Un fitto scambio istituzionale divide il ministero delle Infrastrutture, guidato da Matteo Salvini, e l’Associazione nazionale comuni d’Italia (Anci), presieduta da Gaetano Manfredi. Al centro della questione, gli autovelox: strumenti considerati fondamentali per la sicurezza stradale ma da decenni privi di un decreto di omologazione. La Cassazione, con diverse sentenze, ha sottolineato come tale mancanza renda le multe per eccesso di velocità potenzialmente nulle.
Nel frattempo, i ricorsi si moltiplicano, alcuni Comuni spengono gli impianti e il Viminale chiede ai prefetti di difendere i verbali esibendo documenti tecnici mai presentati prima ai giudici. Per cercare una soluzione, lo scorso marzo il Ministero aveva inviato a Bruxelles uno schema di decreto per regolarizzare i dispositivi approvati dopo il 13 agosto 2017. Ma il 24 marzo il testo è stato ritirato: «Servono approfondimenti», si è spiegato.
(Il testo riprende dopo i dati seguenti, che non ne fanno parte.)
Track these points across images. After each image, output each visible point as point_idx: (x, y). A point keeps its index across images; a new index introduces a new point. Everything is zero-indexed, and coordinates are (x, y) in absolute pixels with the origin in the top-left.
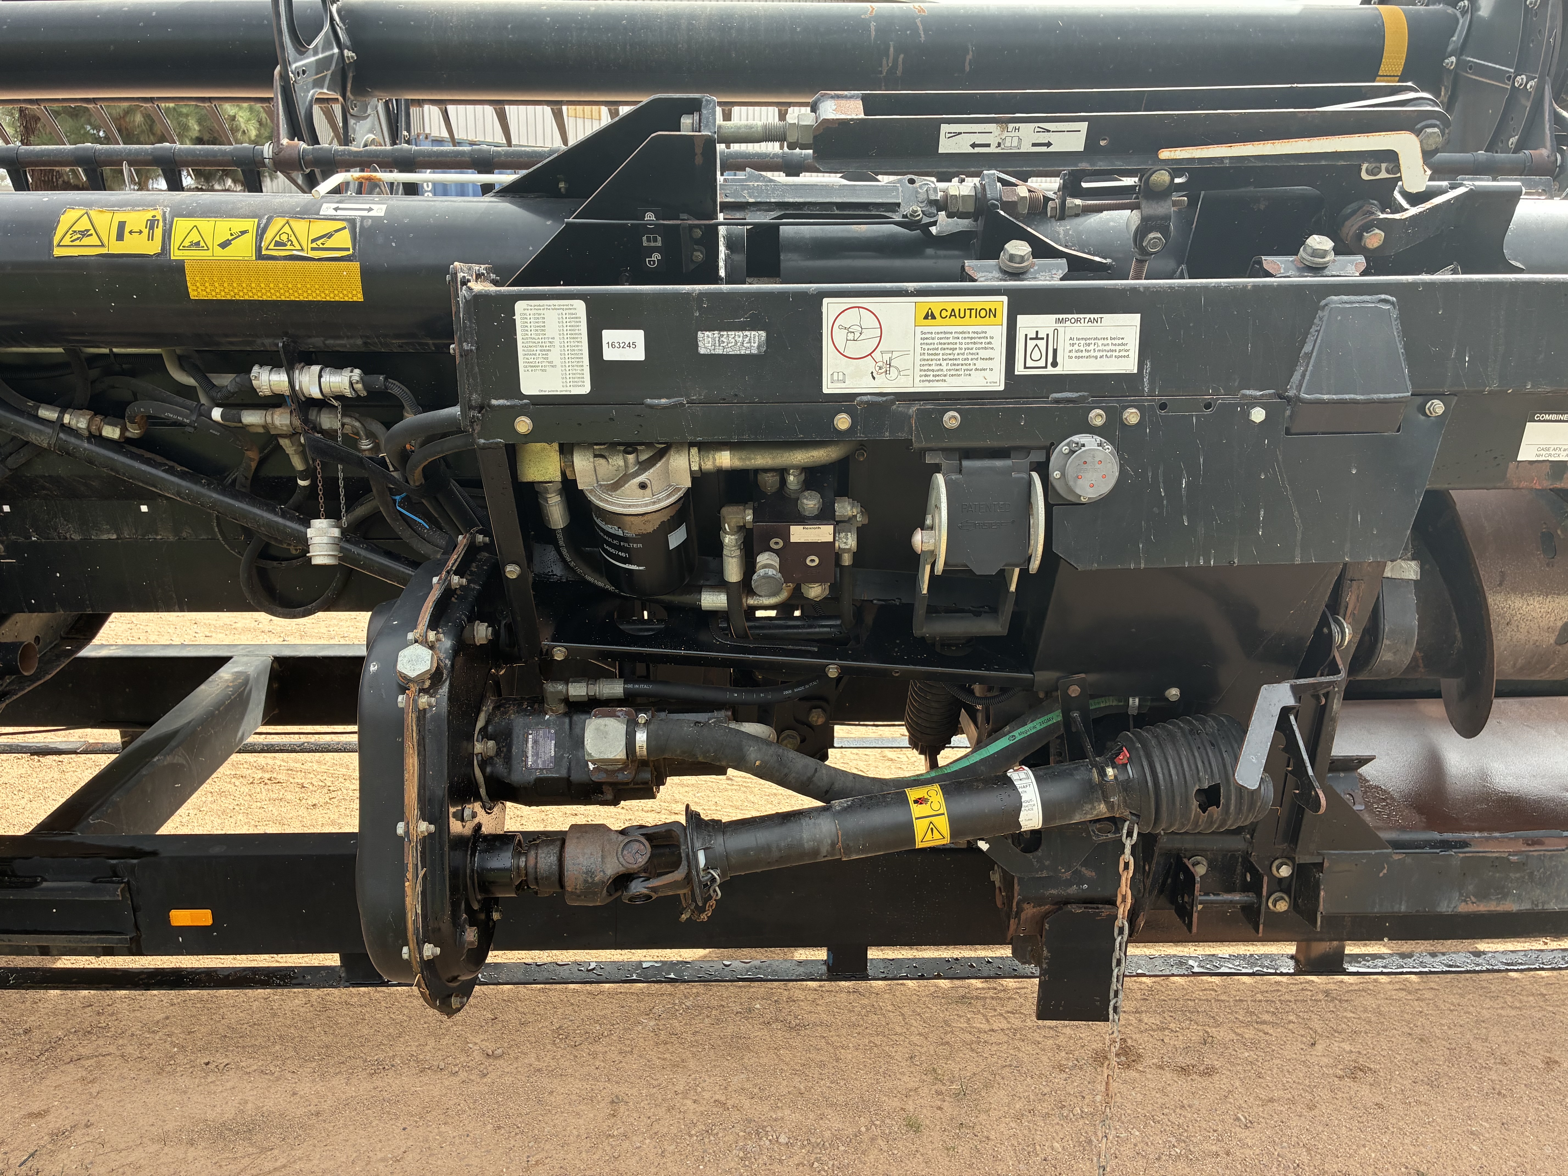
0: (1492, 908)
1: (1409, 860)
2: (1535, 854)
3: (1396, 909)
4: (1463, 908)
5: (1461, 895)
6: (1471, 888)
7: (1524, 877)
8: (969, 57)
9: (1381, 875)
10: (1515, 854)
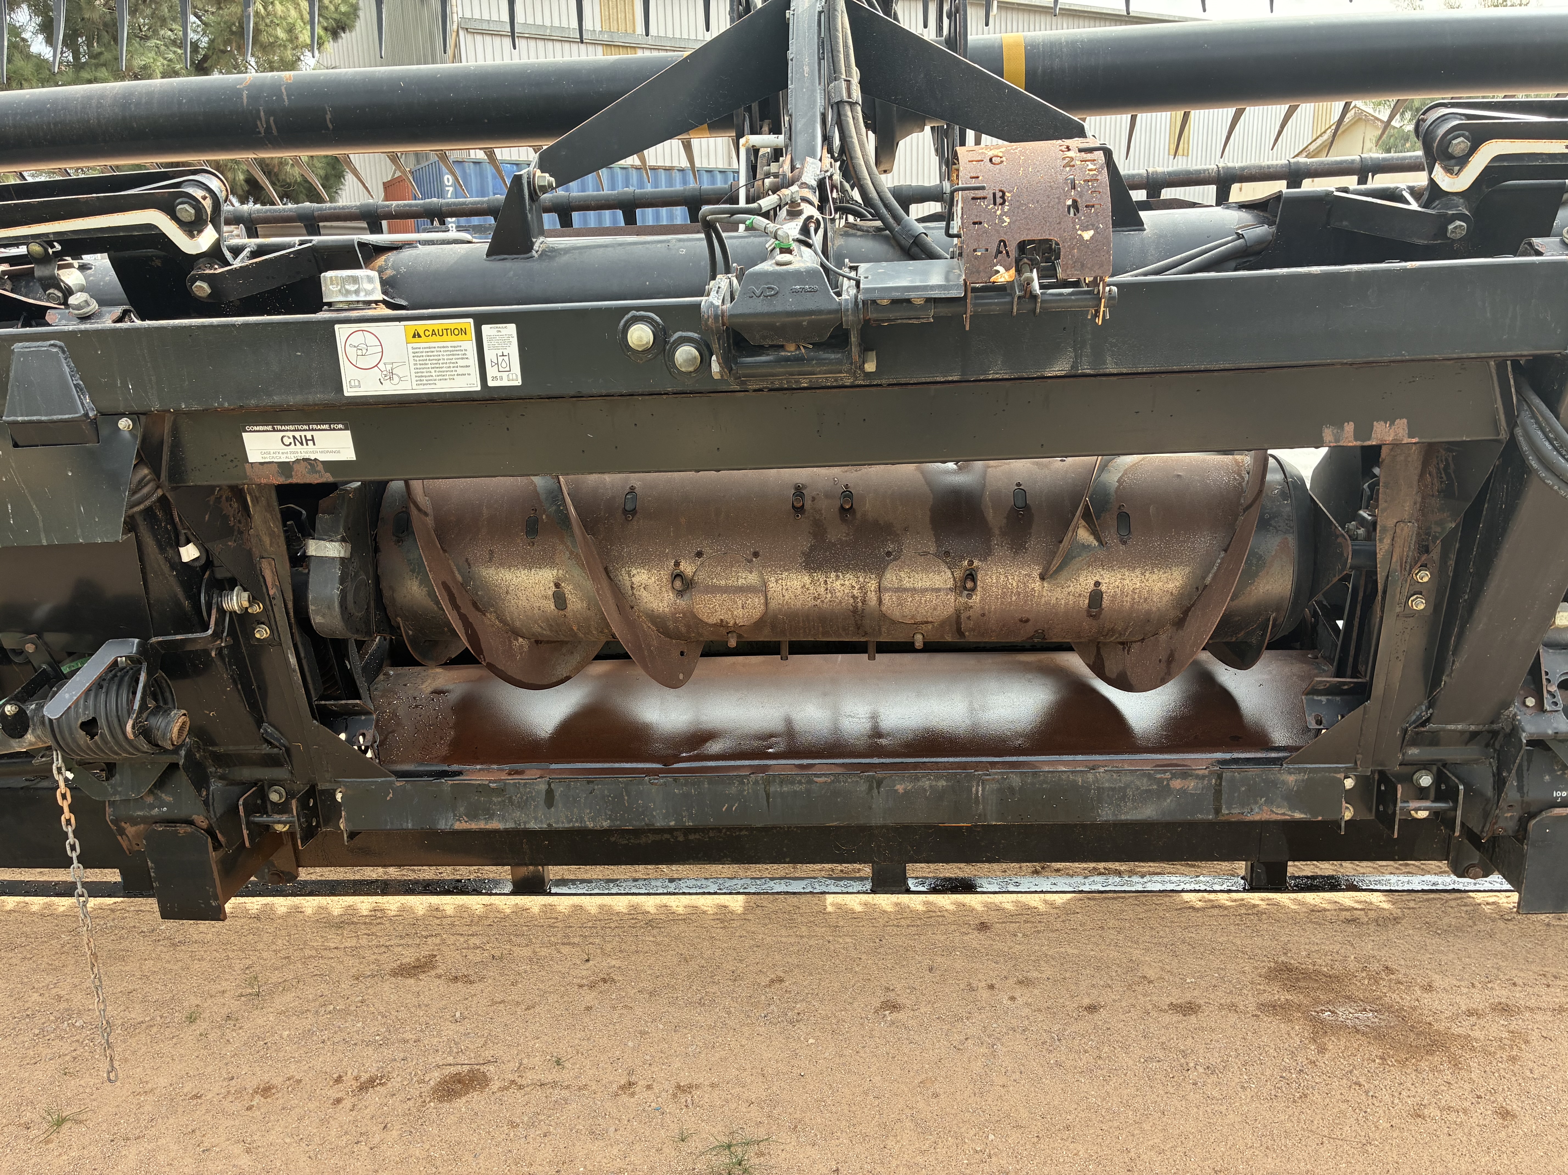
0: (483, 827)
1: (408, 786)
2: (512, 782)
3: (404, 826)
4: (459, 826)
5: (455, 815)
6: (462, 809)
7: (504, 801)
8: (328, 117)
9: (388, 798)
10: (495, 781)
I numeri del censimento e le possibili conseguenze
A seguito della richiesta di Salvini, l’Anci ha consegnato martedì i dati attesi. Solo il 40,6% degli autovelox fissi risulta approvato dopo il 2017, mentre la percentuale scende al 32,8% per quelli mobili. Se il decreto ritirato fosse ripresentato in forma simile, la maggior parte degli apparecchi andrebbe disattivata in attesa della regolarizzazione.
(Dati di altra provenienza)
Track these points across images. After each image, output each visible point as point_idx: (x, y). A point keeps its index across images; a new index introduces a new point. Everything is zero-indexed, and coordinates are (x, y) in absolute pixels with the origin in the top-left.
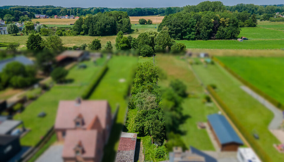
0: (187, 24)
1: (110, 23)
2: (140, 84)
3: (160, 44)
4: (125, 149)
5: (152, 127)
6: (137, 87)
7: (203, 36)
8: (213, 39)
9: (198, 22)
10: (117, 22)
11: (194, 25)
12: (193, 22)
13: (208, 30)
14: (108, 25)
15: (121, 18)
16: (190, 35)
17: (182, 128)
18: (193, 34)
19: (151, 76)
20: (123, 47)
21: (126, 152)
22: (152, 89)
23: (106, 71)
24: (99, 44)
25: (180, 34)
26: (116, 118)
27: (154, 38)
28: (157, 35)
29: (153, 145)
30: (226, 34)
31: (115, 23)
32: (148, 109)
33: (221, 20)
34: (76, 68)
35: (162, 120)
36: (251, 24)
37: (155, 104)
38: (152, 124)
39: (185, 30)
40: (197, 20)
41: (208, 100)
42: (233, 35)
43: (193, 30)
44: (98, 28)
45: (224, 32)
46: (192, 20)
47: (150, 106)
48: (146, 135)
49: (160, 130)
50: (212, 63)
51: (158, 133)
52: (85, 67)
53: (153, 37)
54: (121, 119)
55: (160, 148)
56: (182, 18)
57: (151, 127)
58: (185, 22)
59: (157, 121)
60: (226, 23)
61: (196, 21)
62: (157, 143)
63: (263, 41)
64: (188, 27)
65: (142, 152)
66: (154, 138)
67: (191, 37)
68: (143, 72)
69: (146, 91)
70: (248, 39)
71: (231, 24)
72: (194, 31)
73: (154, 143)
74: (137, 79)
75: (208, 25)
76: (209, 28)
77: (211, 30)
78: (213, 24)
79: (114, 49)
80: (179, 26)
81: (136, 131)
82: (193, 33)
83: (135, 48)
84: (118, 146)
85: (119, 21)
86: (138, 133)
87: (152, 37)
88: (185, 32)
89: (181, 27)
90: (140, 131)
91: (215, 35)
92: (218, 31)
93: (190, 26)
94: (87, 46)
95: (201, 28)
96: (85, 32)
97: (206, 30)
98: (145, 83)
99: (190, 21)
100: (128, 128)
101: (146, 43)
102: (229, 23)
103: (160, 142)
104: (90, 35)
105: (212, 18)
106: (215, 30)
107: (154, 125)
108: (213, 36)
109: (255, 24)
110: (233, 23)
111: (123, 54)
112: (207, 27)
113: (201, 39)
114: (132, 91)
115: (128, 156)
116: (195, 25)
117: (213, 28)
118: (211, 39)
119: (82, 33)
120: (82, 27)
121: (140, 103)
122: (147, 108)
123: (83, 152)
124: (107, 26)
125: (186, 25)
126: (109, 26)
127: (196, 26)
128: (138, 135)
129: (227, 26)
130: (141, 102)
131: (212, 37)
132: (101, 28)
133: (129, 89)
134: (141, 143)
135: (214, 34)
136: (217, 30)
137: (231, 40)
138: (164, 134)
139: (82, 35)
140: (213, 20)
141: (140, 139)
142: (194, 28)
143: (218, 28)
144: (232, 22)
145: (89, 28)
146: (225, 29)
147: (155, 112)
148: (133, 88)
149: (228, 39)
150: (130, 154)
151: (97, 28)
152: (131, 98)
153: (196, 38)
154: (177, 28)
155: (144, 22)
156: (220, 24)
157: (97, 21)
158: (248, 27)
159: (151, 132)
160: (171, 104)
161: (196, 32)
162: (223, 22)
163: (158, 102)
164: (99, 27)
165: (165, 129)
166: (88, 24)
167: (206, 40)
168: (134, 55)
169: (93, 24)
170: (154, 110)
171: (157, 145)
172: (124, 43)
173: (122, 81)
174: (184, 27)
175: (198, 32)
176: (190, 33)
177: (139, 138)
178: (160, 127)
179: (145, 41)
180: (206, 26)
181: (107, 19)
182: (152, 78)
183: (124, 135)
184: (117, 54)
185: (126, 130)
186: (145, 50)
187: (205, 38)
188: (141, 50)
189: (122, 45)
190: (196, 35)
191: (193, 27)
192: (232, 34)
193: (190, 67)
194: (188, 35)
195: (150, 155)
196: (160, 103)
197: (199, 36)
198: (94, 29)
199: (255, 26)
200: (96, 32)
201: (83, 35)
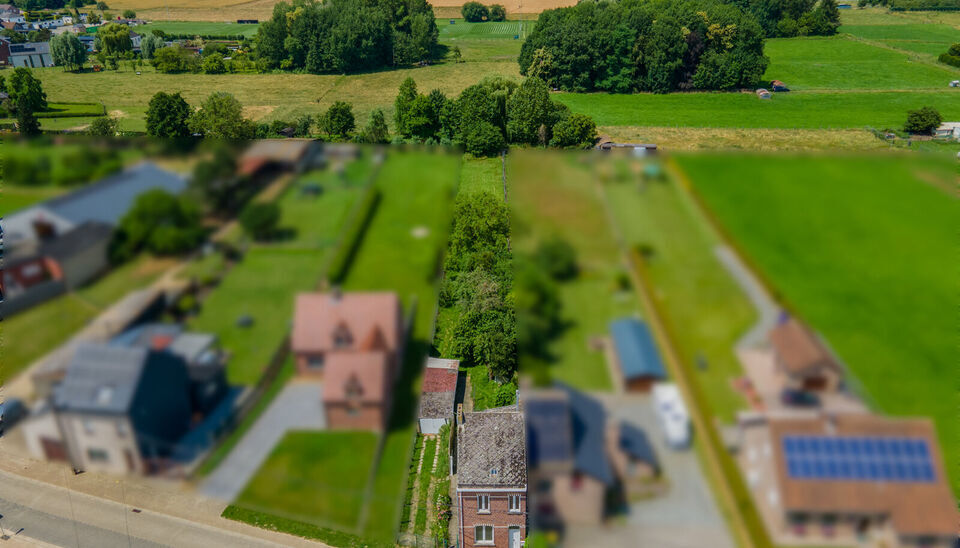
0: (607, 44)
1: (371, 34)
2: (465, 248)
3: (523, 119)
4: (436, 390)
5: (490, 348)
6: (459, 254)
7: (656, 79)
8: (684, 90)
9: (641, 37)
10: (392, 26)
11: (629, 48)
12: (625, 36)
13: (669, 63)
14: (367, 39)
15: (405, 13)
16: (615, 78)
17: (555, 348)
18: (624, 76)
19: (491, 229)
20: (416, 127)
21: (439, 394)
22: (493, 262)
23: (376, 203)
24: (347, 117)
25: (585, 75)
26: (412, 329)
27: (504, 101)
28: (515, 92)
29: (491, 382)
30: (723, 75)
31: (388, 29)
32: (483, 311)
33: (710, 28)
34: (295, 194)
35: (509, 331)
36: (819, 27)
37: (497, 300)
38: (489, 340)
39: (602, 63)
40: (640, 31)
41: (625, 284)
42: (744, 76)
43: (627, 61)
44: (336, 49)
45: (718, 67)
46: (622, 30)
47: (485, 302)
48: (477, 363)
49: (504, 352)
50: (662, 178)
51: (501, 358)
52: (317, 191)
53: (504, 96)
54: (424, 331)
55: (504, 387)
56: (594, 24)
57: (488, 347)
58: (601, 38)
59: (501, 334)
60: (725, 39)
61: (637, 36)
62: (500, 379)
63: (828, 98)
64: (611, 52)
65: (469, 395)
66: (493, 368)
67: (620, 85)
68: (471, 221)
69: (478, 269)
70: (787, 90)
71: (741, 43)
72: (629, 66)
73: (493, 378)
74: (459, 235)
75: (672, 45)
76: (673, 56)
77: (680, 61)
78: (685, 45)
79: (393, 133)
80: (584, 50)
81: (457, 356)
82: (625, 71)
83: (451, 129)
84: (420, 385)
85: (401, 23)
86: (461, 359)
87: (499, 98)
88: (602, 69)
89: (591, 55)
90: (465, 356)
91: (690, 78)
92: (701, 66)
93: (617, 51)
94: (313, 122)
95: (649, 54)
96: (294, 61)
97: (665, 62)
98: (478, 245)
99: (616, 34)
100: (439, 350)
101: (484, 115)
102: (734, 40)
103: (504, 375)
104: (312, 71)
105: (685, 24)
106: (691, 61)
107: (493, 343)
108: (686, 81)
109: (832, 24)
110: (746, 39)
111: (417, 147)
112: (668, 54)
113: (649, 89)
114: (446, 264)
115: (443, 402)
116: (633, 46)
117: (686, 56)
118: (679, 89)
119: (286, 63)
120: (286, 46)
121: (465, 295)
122: (480, 307)
123: (360, 391)
124: (364, 41)
125: (603, 46)
126: (370, 43)
127: (635, 49)
128: (461, 364)
129: (730, 50)
130: (468, 294)
131: (683, 85)
132: (345, 48)
133: (439, 258)
134: (468, 379)
135: (688, 74)
136: (698, 61)
137: (736, 94)
138: (513, 360)
139: (285, 69)
140: (686, 31)
141: (466, 372)
142: (630, 55)
143: (702, 56)
144: (744, 36)
145: (306, 48)
146: (722, 59)
147: (497, 317)
148: (449, 256)
149: (731, 89)
150: (447, 398)
151: (333, 47)
152: (445, 280)
153: (636, 85)
154: (577, 55)
155: (480, 13)
156: (709, 41)
157: (330, 25)
158: (810, 34)
159: (488, 357)
160: (530, 299)
161: (634, 69)
162: (717, 36)
163: (504, 295)
164: (340, 45)
165: (516, 350)
166: (303, 36)
167: (664, 92)
168: (449, 150)
169: (318, 35)
170: (495, 311)
171: (500, 383)
172: (419, 114)
173: (420, 232)
174: (597, 54)
175: (642, 70)
176: (616, 72)
177: (463, 369)
178: (504, 347)
179: (481, 109)
180: (666, 51)
181: (362, 19)
182: (494, 234)
183: (433, 363)
184: (402, 148)
185: (436, 354)
186: (478, 138)
187: (661, 86)
188: (469, 138)
189: (414, 122)
190: (635, 77)
191: (625, 52)
192: (741, 73)
193: (599, 191)
194: (611, 79)
195: (486, 400)
196: (508, 297)
197: (641, 81)
198: (322, 52)
199: (832, 32)
200: (329, 63)
201: (290, 69)
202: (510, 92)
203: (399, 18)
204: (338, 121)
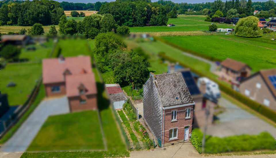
0: (124, 12)
1: (43, 12)
3: (106, 27)
7: (139, 22)
8: (148, 26)
9: (134, 10)
10: (50, 11)
11: (131, 13)
12: (129, 10)
13: (143, 18)
14: (41, 14)
15: (54, 8)
16: (128, 22)
18: (130, 22)
20: (68, 31)
23: (60, 51)
25: (119, 21)
27: (99, 22)
28: (102, 19)
30: (158, 21)
31: (48, 12)
33: (152, 8)
36: (173, 16)
39: (123, 18)
40: (133, 9)
42: (163, 21)
43: (130, 17)
44: (30, 17)
45: (156, 19)
46: (128, 8)
50: (155, 41)
52: (34, 49)
53: (98, 20)
56: (119, 6)
58: (122, 10)
60: (156, 11)
61: (132, 9)
63: (186, 27)
64: (126, 14)
67: (129, 24)
70: (175, 25)
71: (161, 12)
72: (131, 19)
75: (143, 12)
76: (143, 16)
77: (146, 17)
78: (146, 12)
79: (59, 34)
80: (118, 14)
81: (118, 82)
82: (130, 20)
83: (81, 31)
85: (52, 11)
86: (120, 83)
87: (97, 21)
88: (123, 20)
89: (120, 15)
91: (149, 22)
92: (152, 19)
93: (127, 14)
94: (26, 31)
95: (136, 15)
96: (12, 22)
97: (142, 17)
99: (126, 9)
101: (93, 26)
102: (159, 12)
104: (20, 25)
105: (145, 7)
106: (149, 18)
108: (148, 23)
109: (176, 15)
110: (162, 11)
111: (69, 38)
112: (142, 15)
113: (138, 26)
116: (132, 12)
117: (147, 16)
118: (146, 26)
119: (9, 22)
120: (9, 16)
124: (40, 15)
125: (123, 12)
126: (42, 15)
127: (133, 13)
129: (158, 14)
131: (147, 24)
132: (33, 17)
135: (148, 21)
136: (150, 17)
137: (162, 26)
139: (9, 25)
140: (146, 9)
142: (131, 15)
143: (151, 16)
144: (162, 10)
145: (17, 17)
146: (157, 17)
149: (160, 25)
151: (28, 17)
153: (134, 25)
154: (115, 15)
155: (76, 14)
156: (152, 12)
157: (26, 9)
158: (171, 18)
161: (133, 20)
162: (154, 10)
164: (31, 16)
166: (16, 12)
167: (142, 26)
168: (82, 38)
169: (22, 13)
172: (69, 26)
174: (122, 15)
175: (135, 20)
176: (128, 21)
179: (92, 24)
180: (141, 14)
181: (38, 7)
183: (108, 85)
184: (63, 38)
186: (92, 33)
187: (141, 24)
188: (89, 33)
189: (68, 29)
190: (133, 22)
191: (130, 15)
192: (162, 21)
194: (126, 23)
197: (136, 23)
198: (24, 18)
199: (176, 17)
200: (27, 22)
201: (11, 24)
202: (100, 19)
203: (51, 9)
204: (37, 30)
In questo clima di incertezza, alcune associazioni dei consumatori, come Globoconsumatori, si dichiarano pronte a portare la questione fino alla Suprema Corte: per loro, tutti i dispositivi devono essere omologati, indipendentemente dalla data di approvazione.
«Auspichiamo che si possa arrivare quanto prima alla definizione del quadro normativo di riferimento — scrive Manfredi a Salvini — per dare risposta agli operatori di polizia stradale e agli utenti, tenuto conto delle esclusive finalità di sicurezza stradale».
Una riforma attesa da trent’anni
L’origine del problema risale al 1992, quando l’articolo 142 del Codice della strada stabilì l’obbligo di approvazione e omologazione per i rilevatori. Tuttavia, il decreto attuativo non fu mai emanato. Per anni si sono seguite circolari interpretative, ma nel 2024 la Cassazione ha fatto chiarezza: approvazione e omologazione sono procedure distinte.
«Alcuni Comuni hanno spento gli apparati, assumendosi una grande responsabilità», spiega Luigi Altamura, comandante della Polizia locale di Verona. «Di fronte allo stallo perdiamo tutti: serve chiarezza».
Nel frattempo, le colonnine arancioni coperte da sacchi neri sono il simbolo di un’attesa che dura da oltre trent’anni.